* EXERCISE MATERIAL *
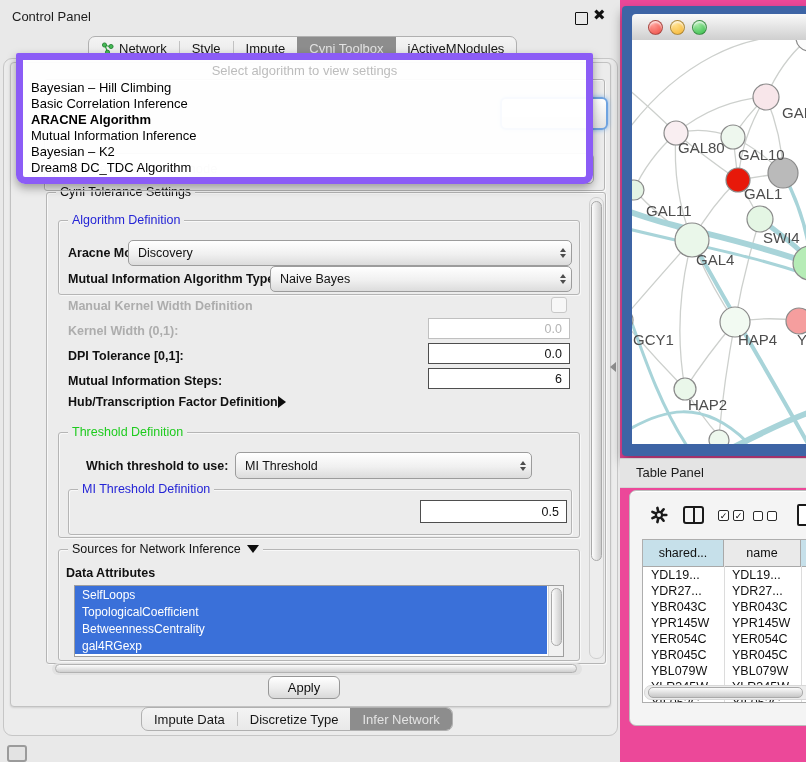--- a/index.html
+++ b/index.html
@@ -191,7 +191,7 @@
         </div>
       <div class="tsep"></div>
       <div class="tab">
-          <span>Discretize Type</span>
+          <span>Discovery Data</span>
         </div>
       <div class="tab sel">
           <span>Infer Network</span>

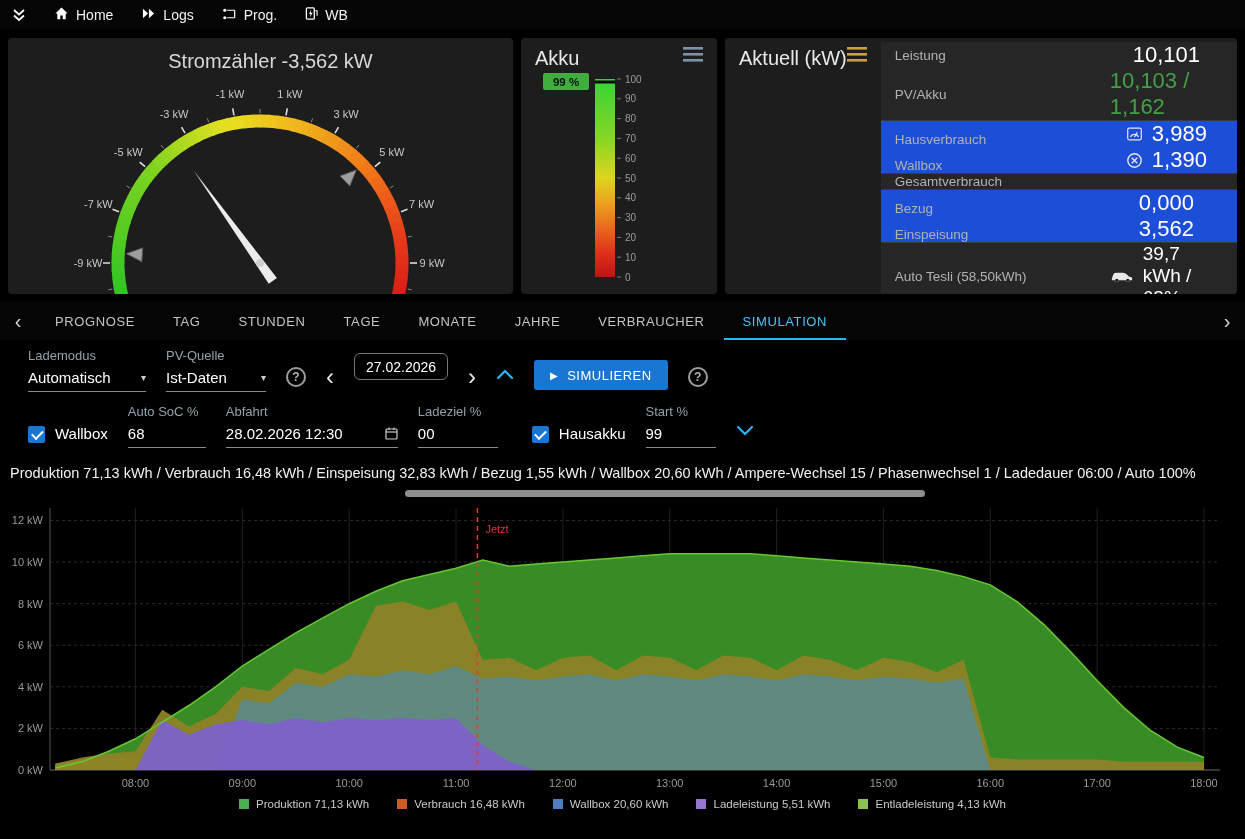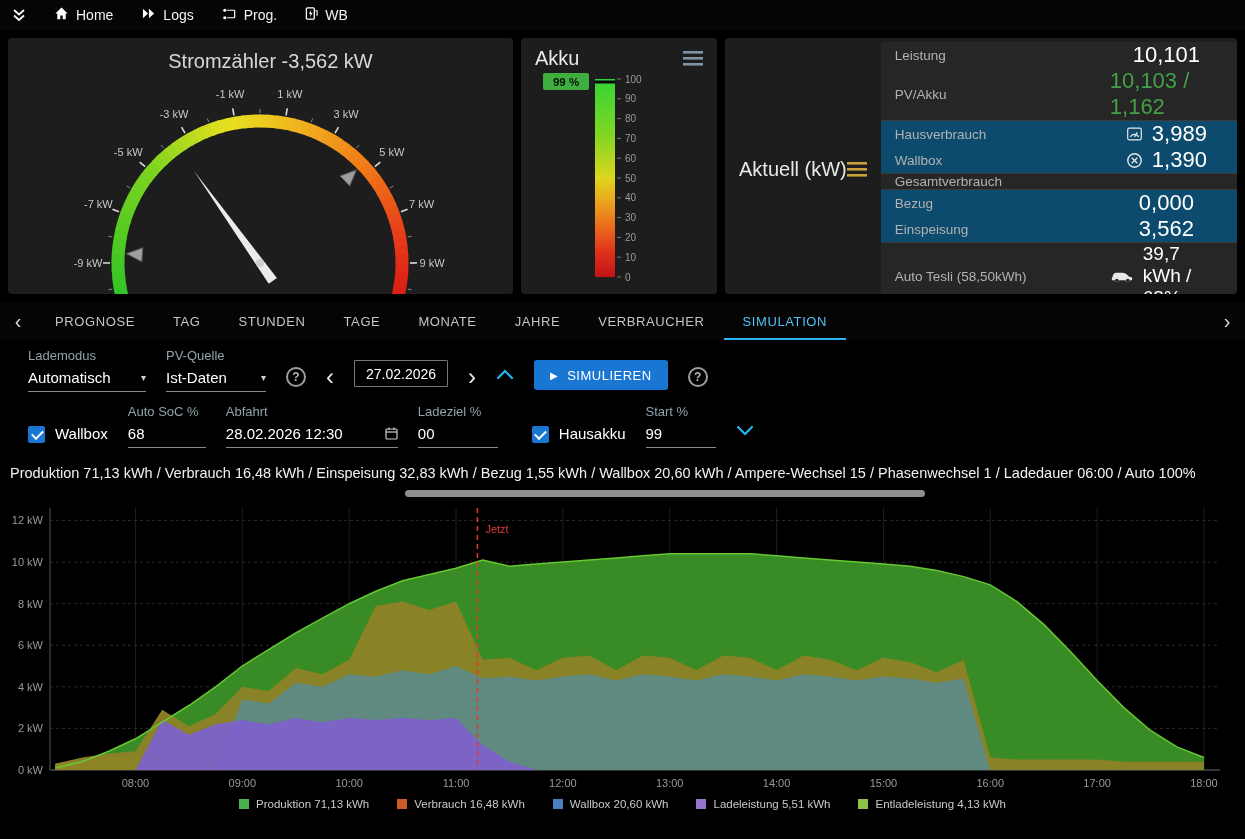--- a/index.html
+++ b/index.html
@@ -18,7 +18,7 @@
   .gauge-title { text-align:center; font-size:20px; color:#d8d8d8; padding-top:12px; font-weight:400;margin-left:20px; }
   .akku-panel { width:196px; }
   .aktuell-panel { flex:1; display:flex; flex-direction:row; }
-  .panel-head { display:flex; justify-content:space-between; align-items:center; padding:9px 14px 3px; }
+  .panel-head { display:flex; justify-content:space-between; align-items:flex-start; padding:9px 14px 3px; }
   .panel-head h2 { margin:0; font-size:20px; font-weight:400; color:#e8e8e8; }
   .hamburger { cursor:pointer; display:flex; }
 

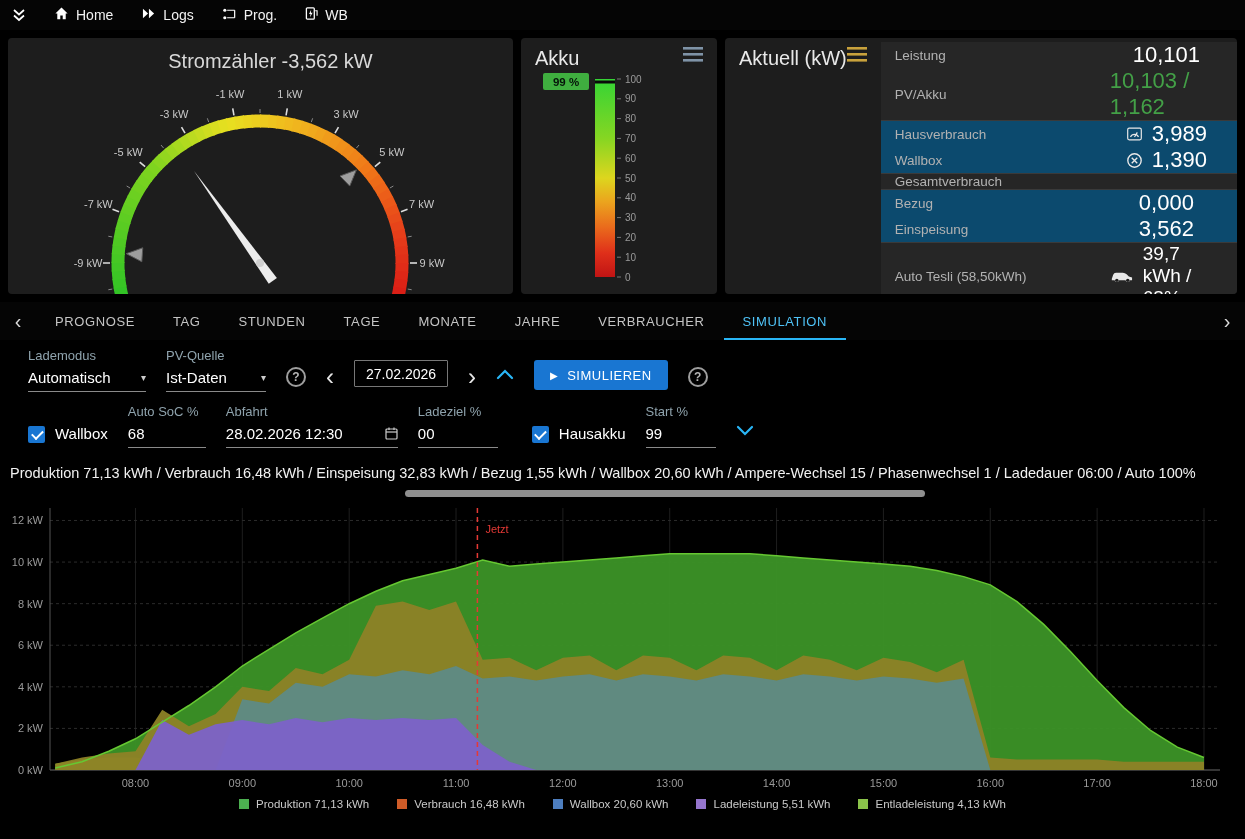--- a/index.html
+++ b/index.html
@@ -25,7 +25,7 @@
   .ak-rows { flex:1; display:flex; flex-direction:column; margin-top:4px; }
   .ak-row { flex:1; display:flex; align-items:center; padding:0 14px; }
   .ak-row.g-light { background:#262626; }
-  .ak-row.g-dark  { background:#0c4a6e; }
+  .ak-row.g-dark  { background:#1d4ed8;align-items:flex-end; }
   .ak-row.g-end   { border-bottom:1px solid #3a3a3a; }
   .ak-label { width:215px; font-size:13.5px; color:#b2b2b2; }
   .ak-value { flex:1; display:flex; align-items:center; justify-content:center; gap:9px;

* WHAT IS REQUIRED *
Please return every line of the records above that contains the word "direction".

* RESPONSE TO THE EXERCISE *
   .aktuell-panel { flex:1; display:flex; flex-direction:row; }
   .ak-rows { flex:1; display:flex; flex-direction:column; margin-top:4px; }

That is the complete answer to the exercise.